EXTRACTED RECORDS START
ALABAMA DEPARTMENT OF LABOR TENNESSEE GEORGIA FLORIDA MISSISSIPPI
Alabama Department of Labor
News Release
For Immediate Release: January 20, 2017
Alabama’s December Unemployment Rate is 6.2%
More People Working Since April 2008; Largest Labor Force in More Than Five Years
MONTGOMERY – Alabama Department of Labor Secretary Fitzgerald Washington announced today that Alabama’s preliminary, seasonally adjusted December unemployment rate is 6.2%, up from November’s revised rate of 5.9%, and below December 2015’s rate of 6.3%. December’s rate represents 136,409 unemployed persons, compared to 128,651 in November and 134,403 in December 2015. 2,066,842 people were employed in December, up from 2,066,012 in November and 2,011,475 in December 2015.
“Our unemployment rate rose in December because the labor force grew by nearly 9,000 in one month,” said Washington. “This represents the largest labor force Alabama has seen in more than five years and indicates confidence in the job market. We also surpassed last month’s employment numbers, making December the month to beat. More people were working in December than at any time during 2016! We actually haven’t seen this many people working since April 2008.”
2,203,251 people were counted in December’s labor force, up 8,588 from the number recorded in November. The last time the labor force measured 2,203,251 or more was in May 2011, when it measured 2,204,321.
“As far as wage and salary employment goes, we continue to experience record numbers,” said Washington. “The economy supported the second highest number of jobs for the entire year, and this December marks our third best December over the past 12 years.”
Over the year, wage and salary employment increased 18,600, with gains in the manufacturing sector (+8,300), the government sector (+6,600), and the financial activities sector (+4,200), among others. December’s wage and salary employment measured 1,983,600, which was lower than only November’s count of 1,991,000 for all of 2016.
EXTRACTED RECORDS END
▸ WORK TO BE COMPLETED
Single out each line of the records above with the string "April" in it, and copy it.

▸ PROBLEM SOLUTION
More People Working Since April 2008; Largest Labor Force in More Than Five Years
“Our unemployment rate rose in December because the labor force grew by nearly 9,000 in one month,” said Washington. “This represents the largest labor force Alabama has seen in more than five years and indicates confidence in the job market. We also surpassed last month’s employment numbers, making December the month to beat. More people were working in December than at any time during 2016! We actually haven’t seen this many people working since April 2008.”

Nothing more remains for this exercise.